Patients’ medical conditions and prescription histories are in general irregularly spaced, reflecting variability in patient care appointment dates, with updates to outpatient EHR occurring before and after clinical visits. We organized the data into Monday-to-Sunday weeks and quantized the data to a single value per week, using the average in the case of multiple measurements and treating weeks with no values as having missing values []. This approach allowed the ML model to treat irregularly spaced data spanning Y (a natural number) years as regularly spaced data consisting of (Y×365)⁄7 (rounded up to the nearest integer) values, that is we treated all data as weekly data. We did not perform preprocessing, including interpolation, on missing values in the regularly spaced data. No normalization, outlier removal, or dimensionality reduction was performed.

We designed a transformer-based encoder-decoder model () that takes as input a time series of drugs prescribed and laboratory tests over the past 1 year, sex, and age. The model approaches drug selection as a multichoice task.
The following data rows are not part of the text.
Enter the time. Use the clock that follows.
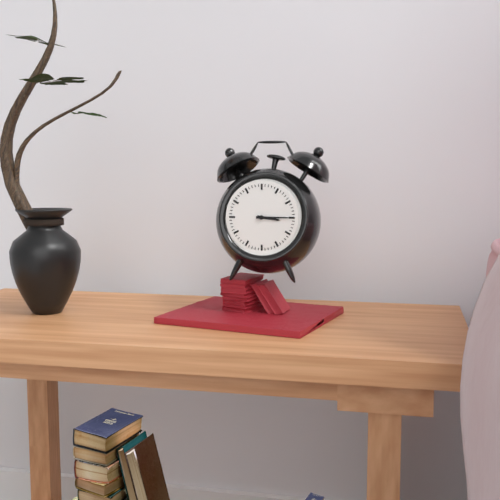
3:15
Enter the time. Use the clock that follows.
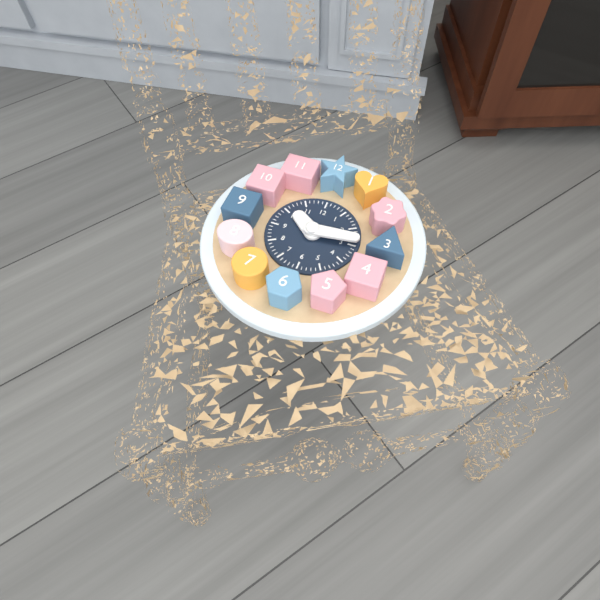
10:14
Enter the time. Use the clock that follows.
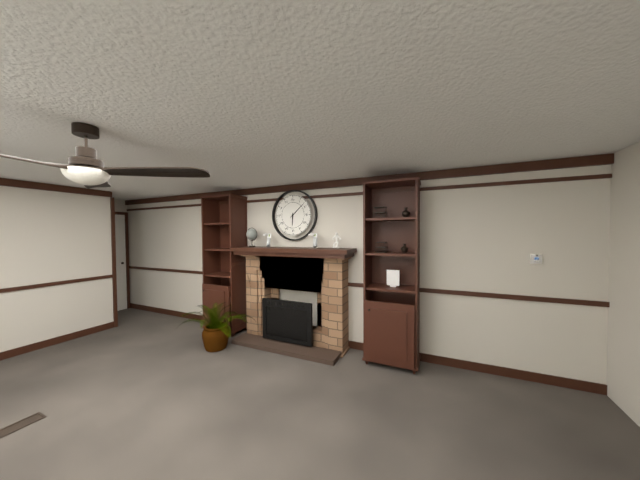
6:08
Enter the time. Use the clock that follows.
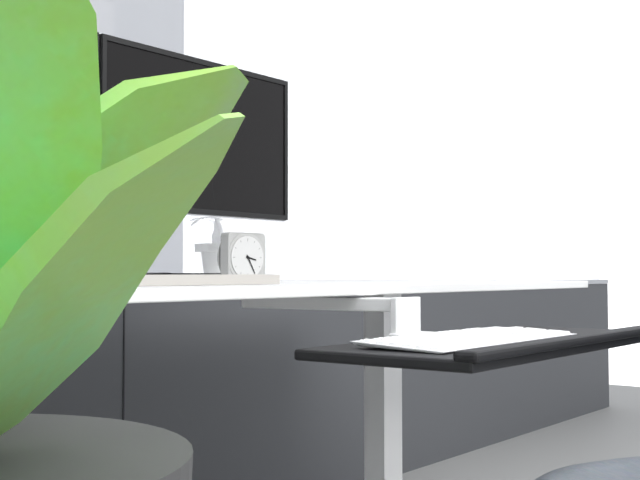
3:25
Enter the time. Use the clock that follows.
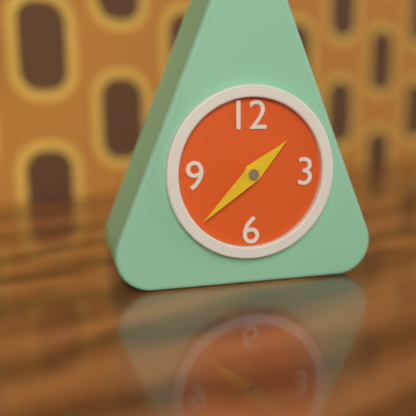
1:38
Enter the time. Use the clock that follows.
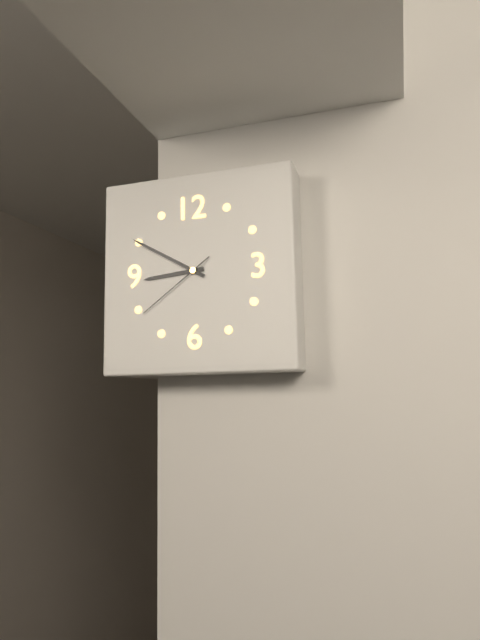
8:50:39
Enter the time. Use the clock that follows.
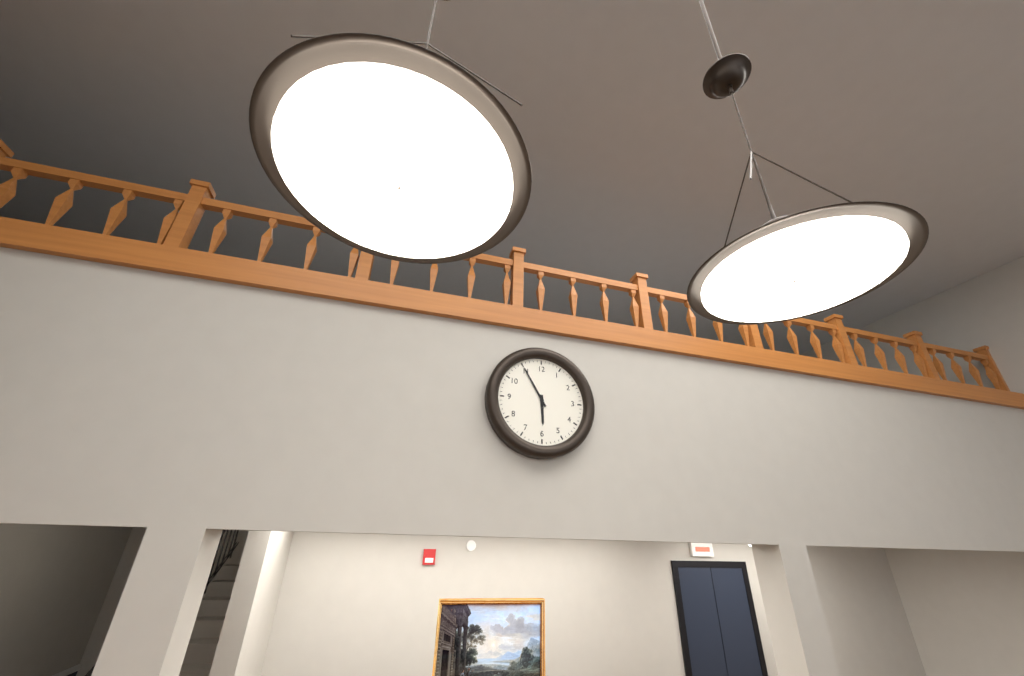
5:55
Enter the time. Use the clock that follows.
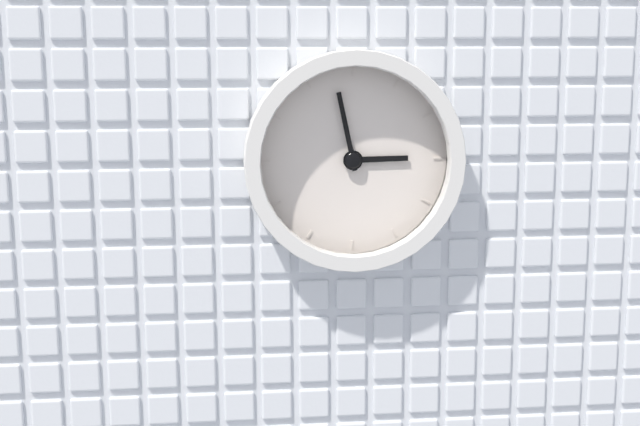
2:58
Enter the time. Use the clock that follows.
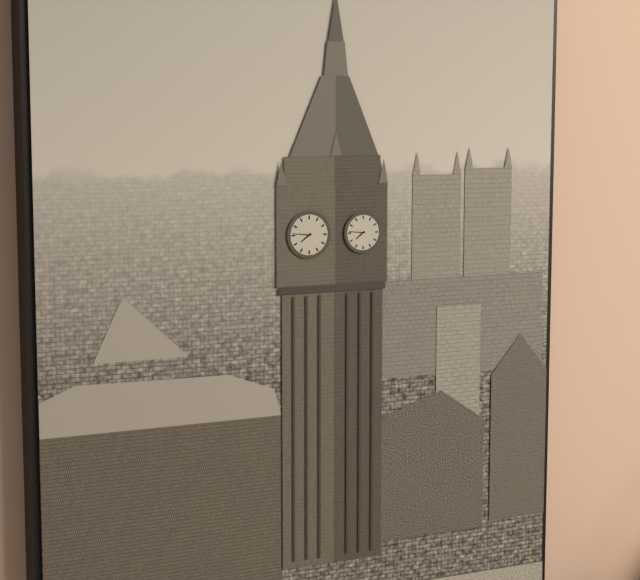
7:46
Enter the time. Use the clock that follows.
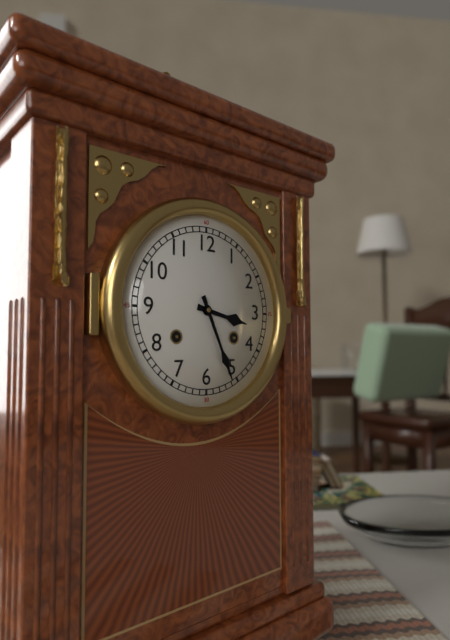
3:26
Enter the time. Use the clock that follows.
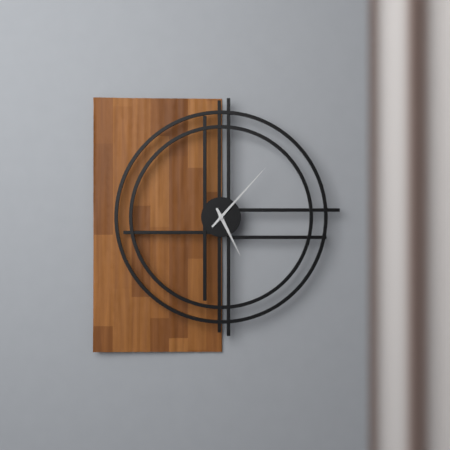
5:07
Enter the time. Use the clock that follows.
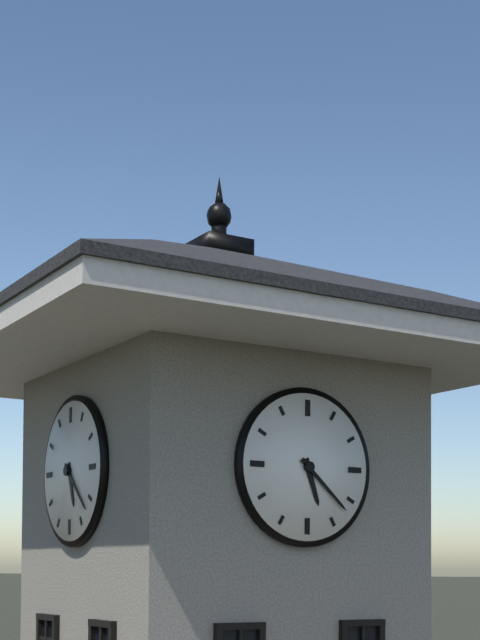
5:22
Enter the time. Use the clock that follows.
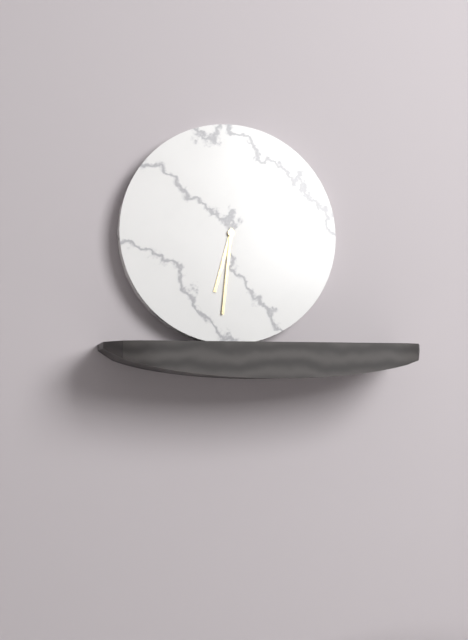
6:31
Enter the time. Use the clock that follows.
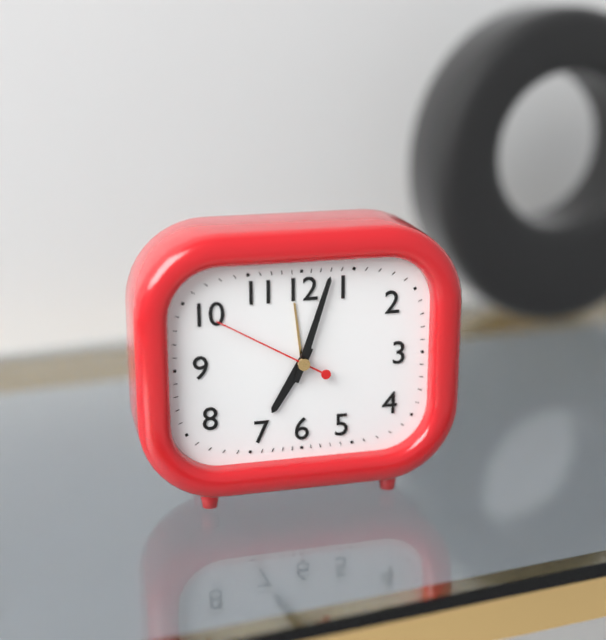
7:03:50
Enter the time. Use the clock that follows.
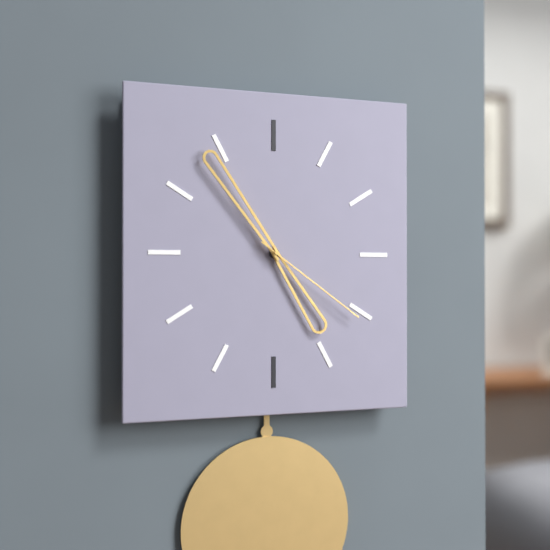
4:54:21
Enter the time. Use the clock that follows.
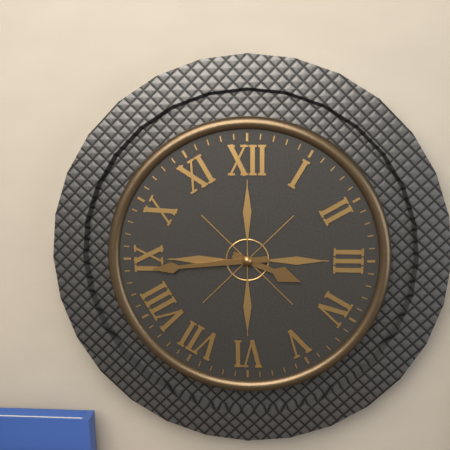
3:44
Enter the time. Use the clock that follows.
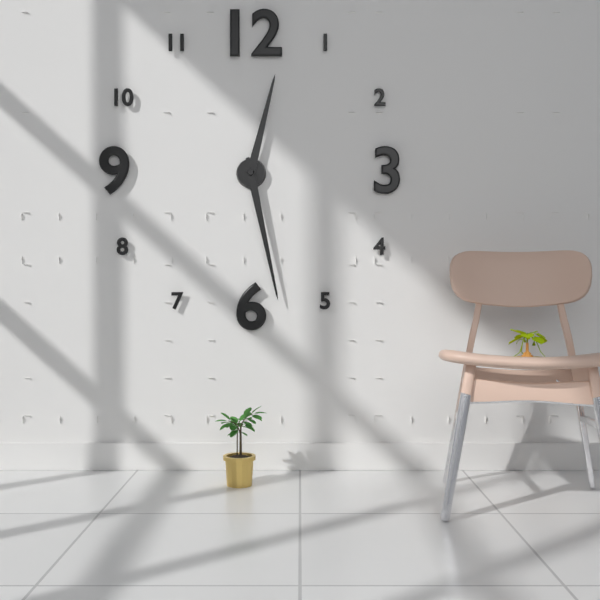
12:28
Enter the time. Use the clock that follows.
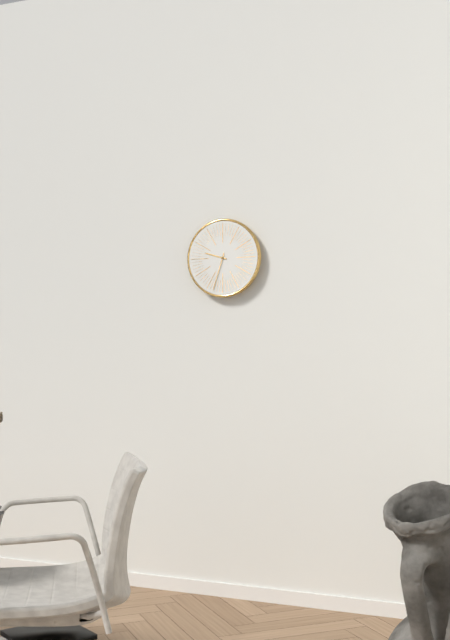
9:33
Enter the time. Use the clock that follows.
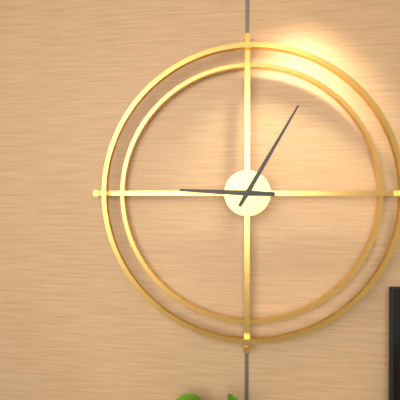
9:05
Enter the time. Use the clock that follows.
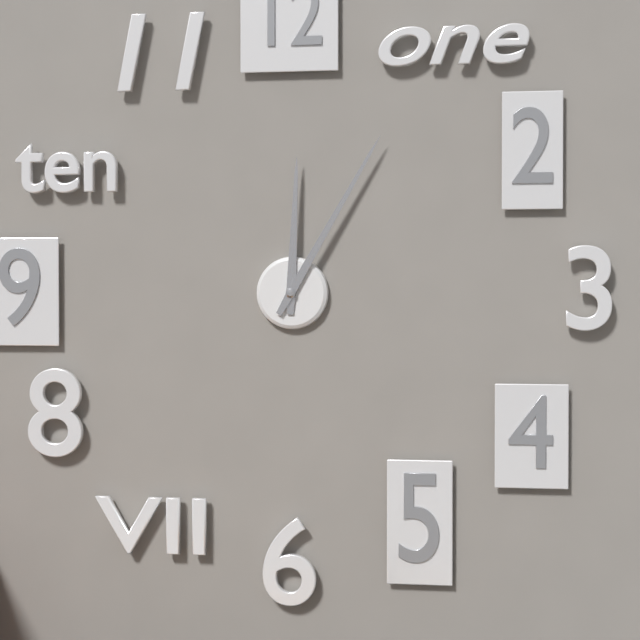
12:05
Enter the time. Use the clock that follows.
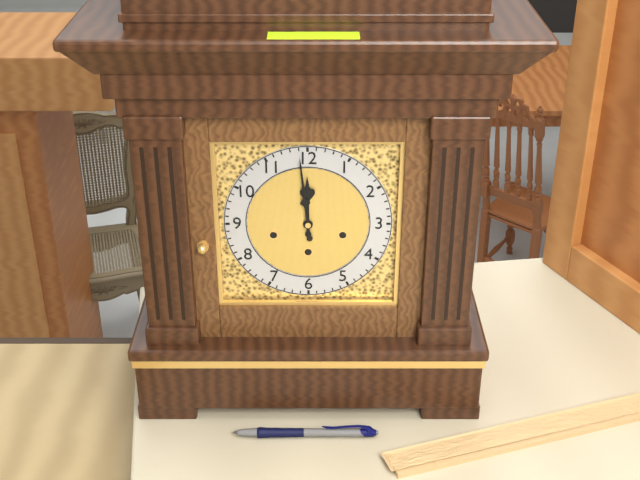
11:59
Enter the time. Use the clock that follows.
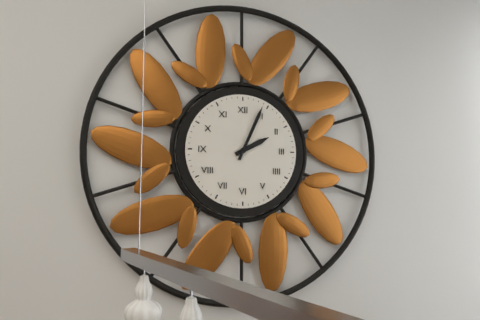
2:04
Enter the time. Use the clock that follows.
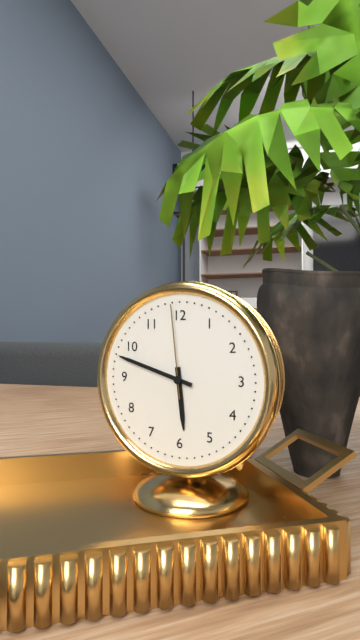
5:48:59
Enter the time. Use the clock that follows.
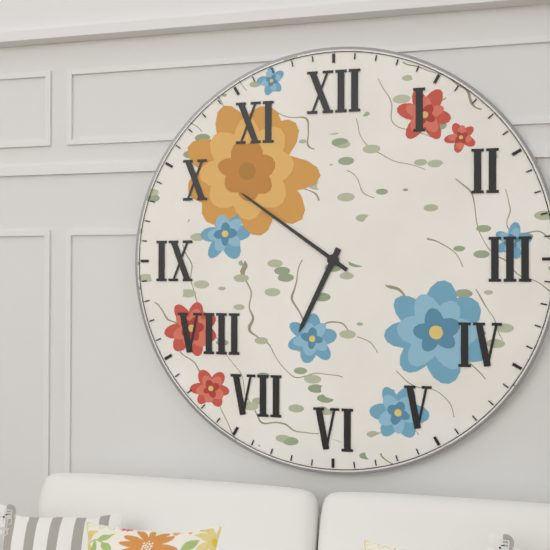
6:51
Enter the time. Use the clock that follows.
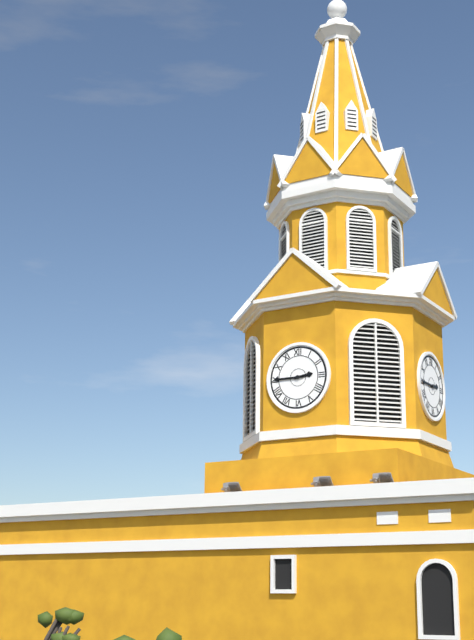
2:45
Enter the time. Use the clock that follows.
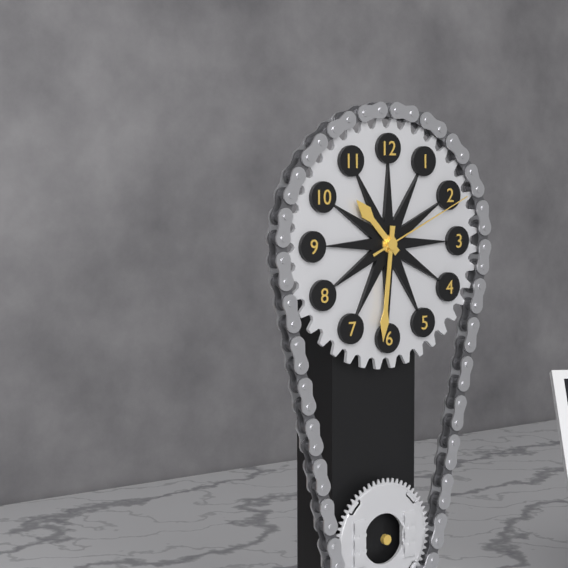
10:31:11
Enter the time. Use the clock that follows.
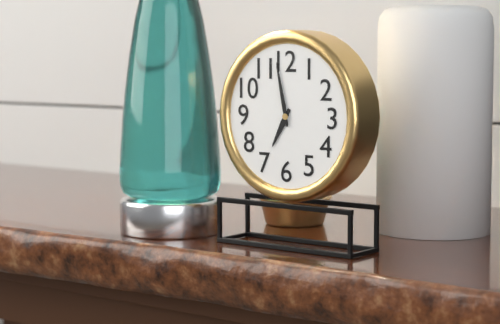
6:58
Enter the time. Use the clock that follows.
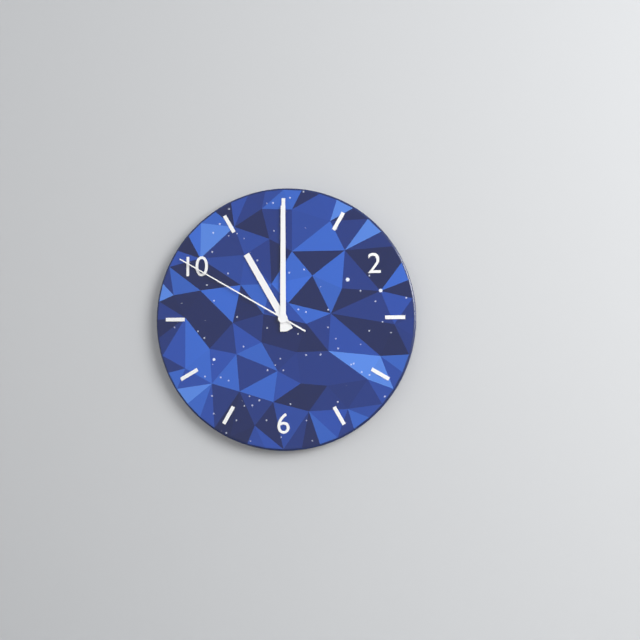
11:00:50
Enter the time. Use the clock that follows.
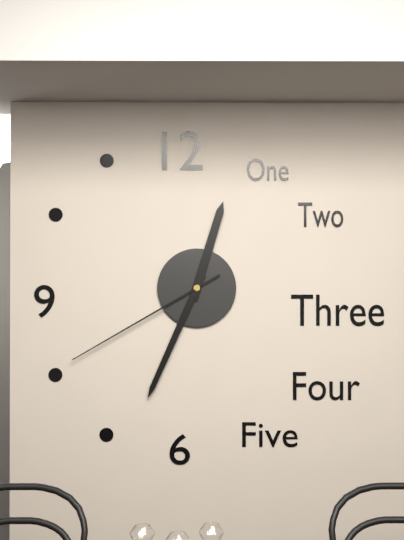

With N types of drugs, there are 2^N potential prescription combinations. By setting the number of units in the output layer of the transformer decoder to N, we implemented N binary classifications. The model outputs a set of scores representing the probability of each drug being prescribed on that day and, for each drug and day, a binary prescription decision based on whether the prescription probability is greater than or equal to 0.5.

Figure 2. Architecture of the transformer-based encoder-decoder model for predicting the next-prescribed diabetes medications. EHRs: electronic health records.

We treated age and HbA1c values as numerical data, sex as a categorical label, and prescription history as a set of categorical labels. In addition, a time series representing the presence or absence of missing data, called an attention mask, was simultaneously generated. Each data type was transformed into a uniform-dimensional vector using an embedding layer specific to that data type, which was then handled by the transformer model. Time information was converted to a uniform-dimensional vector using a positional embedding layer with a periodic function and added to the output value of the embedding layers.

The model incorporates two types of attention layers: self-attention in the encoder, designed to extract relationships in time and meaning from the time series of drugs prescribed and laboratory tests, and cross-attention in the decoder, used to predict the next prescribed drugs based on these relationships. Times in the time series that contain missing data are ignored in the self-attention and mutual attention calculation process using the attention mask. This makes it easy to handle without additional processing for missing data completion. The self-attention weights were optimized through self-supervised learning. This involves the task of predicting both the next laboratory test values and drugs prescribed using a time series of past laboratory tests and drugs prescribed. The cross-attention weights were optimized through supervised learning involving the task of predicting a set of scores representing the probability of each drug being prescribed on that day.

The model consisted of four transformer-encoder layers including four multihead self-attention blocks and four transformer-decoder layers including four multihead cross-attention blocks, along with a hidden layer of dimension 256. Compared to the text data handled by the language model, the prescription drug selection data has a smaller vocabulary (number of drug types) and a shorter time series, so these hyperparameters were set to about one-third the size of the BERT model []. The parameters were optimized by Adam with a learning rate of 1e-4, a batch size of 256, and 100 epochs. The loss functions for numerical and categorical data were mean squared error and focal loss [], respectively. All implementations were written in Python 3.11 (Python Software Foundation) and PyTorch 2.2 (Meta AI).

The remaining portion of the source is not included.